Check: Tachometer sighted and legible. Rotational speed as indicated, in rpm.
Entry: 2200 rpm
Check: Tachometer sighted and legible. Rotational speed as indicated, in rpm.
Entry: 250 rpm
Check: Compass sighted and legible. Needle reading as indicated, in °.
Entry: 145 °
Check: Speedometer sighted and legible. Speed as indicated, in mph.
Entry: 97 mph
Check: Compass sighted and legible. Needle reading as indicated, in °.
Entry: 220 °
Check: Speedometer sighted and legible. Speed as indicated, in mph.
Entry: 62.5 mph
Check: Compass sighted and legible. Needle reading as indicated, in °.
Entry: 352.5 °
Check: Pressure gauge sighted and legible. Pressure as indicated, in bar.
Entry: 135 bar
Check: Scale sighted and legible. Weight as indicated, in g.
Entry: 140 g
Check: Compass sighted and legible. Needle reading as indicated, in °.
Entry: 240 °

□ □ □

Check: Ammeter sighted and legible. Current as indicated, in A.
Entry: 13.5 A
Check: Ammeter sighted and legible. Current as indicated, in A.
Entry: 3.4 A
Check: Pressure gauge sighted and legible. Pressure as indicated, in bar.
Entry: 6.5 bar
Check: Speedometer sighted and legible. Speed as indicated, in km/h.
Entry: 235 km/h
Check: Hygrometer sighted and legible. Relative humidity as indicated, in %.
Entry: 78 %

□ □ □

*Exercise directions*.
Can you render the stretch of material from the line containing "indicated, in km/h." through the line containing "Entry: 78 %" as a Markdown table with the columns Row and Line, numbering each line and leaving out any blank ones?

*Response to this task*.
| Row | Line |
|---|---|
| 1 | Check: Speedometer sighted and legible. Speed as indicated, in km/h. |
| 2 | Entry: 235 km/h |
| 3 | Check: Hygrometer sighted and legible. Relative humidity as indicated, in %. |
| 4 | Entry: 78 % |